19.5.2 Properties of Conditionally Convergent Series

First we look at the main example of a conditionally convergent series.

Example 19.2 \(\sum \frac{(-1)^n}{n}\) is conditionally convergent:

  • It converges, by the alternating series test.
  • But it is not absolutely convergent, as \(\sum \frac{1}{n}\) diverges by EXR

This series is famous from the introduction to our course, where we saw that its value when summed is the natural logarithm of 2, but that this value changes when we reorder the terms! This is a general behavior of conditionally convergent series; and one hint of this is that the sum of their positive and negative terms separately each diverges to \(\pm\infty\).
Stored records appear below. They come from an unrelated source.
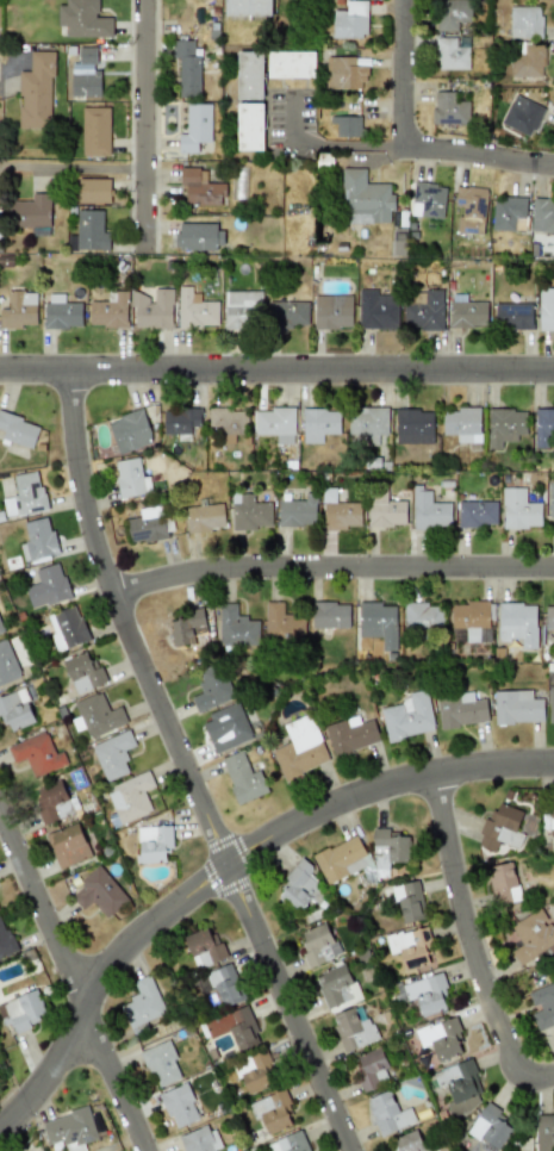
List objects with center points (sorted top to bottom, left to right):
building: (247, 7)
building: (451, 14)
building: (83, 19)
building: (350, 20)
building: (524, 21)
building: (451, 54)
building: (528, 59)
building: (290, 64)
building: (187, 66)
building: (85, 73)
building: (344, 73)
building: (249, 74)
road: (404, 76)
building: (35, 92)
road: (2, 95)
building: (450, 108)
building: (522, 115)
road: (145, 122)
building: (347, 125)
building: (249, 126)
building: (195, 127)
building: (95, 131)
road: (350, 147)
road: (479, 158)
road: (72, 171)
building: (200, 187)
building: (92, 190)
building: (365, 198)
building: (427, 200)
building: (470, 209)
building: (31, 211)
building: (509, 213)
building: (542, 215)
building: (88, 232)
building: (199, 236)
building: (151, 308)
building: (545, 308)
building: (19, 309)
building: (195, 309)
building: (241, 309)
building: (377, 309)
building: (422, 309)
building: (109, 310)
building: (332, 311)
building: (61, 312)
building: (466, 312)
building: (289, 313)
building: (512, 315)
road: (277, 372)
building: (179, 421)
building: (227, 421)
building: (275, 424)
building: (319, 424)
building: (367, 424)
building: (461, 424)
building: (414, 426)
building: (504, 426)
building: (543, 427)
building: (18, 429)
building: (129, 431)
building: (130, 477)
building: (25, 495)
building: (551, 499)
building: (384, 509)
building: (519, 509)
building: (428, 510)
building: (297, 511)
building: (249, 512)
building: (476, 513)
building: (341, 514)
building: (204, 517)
building: (146, 525)
building: (38, 539)
road: (330, 569)
building: (47, 586)
building: (327, 614)
building: (423, 616)
building: (549, 617)
building: (468, 620)
building: (280, 621)
building: (378, 623)
building: (517, 623)
building: (186, 627)
building: (236, 627)
building: (66, 628)
building: (0, 629)
building: (7, 663)
building: (83, 672)
building: (211, 689)
building: (551, 704)
building: (516, 706)
building: (16, 709)
building: (460, 709)
building: (98, 714)
building: (407, 716)
building: (229, 728)
building: (350, 735)
building: (299, 747)
building: (36, 753)
building: (112, 755)
road: (184, 768)
building: (242, 777)
building: (130, 797)
building: (53, 802)
building: (500, 829)
building: (153, 842)
building: (67, 845)
building: (388, 850)
building: (337, 858)
building: (356, 865)
road: (226, 867)
building: (502, 883)
building: (301, 887)
building: (99, 892)
building: (408, 901)
building: (532, 935)
building: (5, 940)
building: (318, 944)
road: (470, 944)
building: (204, 946)
building: (410, 947)
road: (72, 982)
building: (225, 985)
building: (336, 987)
building: (425, 993)
building: (143, 1002)
building: (542, 1005)
building: (22, 1010)
building: (234, 1027)
building: (351, 1028)
building: (441, 1038)
building: (160, 1064)
building: (372, 1068)
building: (254, 1074)
building: (459, 1085)
building: (179, 1105)
building: (271, 1111)
building: (387, 1113)
building: (490, 1127)
building: (69, 1129)
building: (544, 1133)
building: (199, 1140)
building: (409, 1141)
building: (288, 1143)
Theorem 19.7 If \(\sum a_k\) is conditionally convergent, let \(p_k\) be the subsequence of all positive terms of \(a_k\) and \(n_k\) be the subsequence of all negative terms. Prove that \[\sum p_k\to\infty\hspace{1cm}\sum n_k\to-\infty\]

For an absolutely convergent series, this cannot happen, and the sums of all the positive terms converges, as does the sum of all the negative terms.

Exercise 19.9 Prove that if \(\sum a_n\) is absolutely convergent, then its subseries of positive terms and its subseries of negative terms both converge.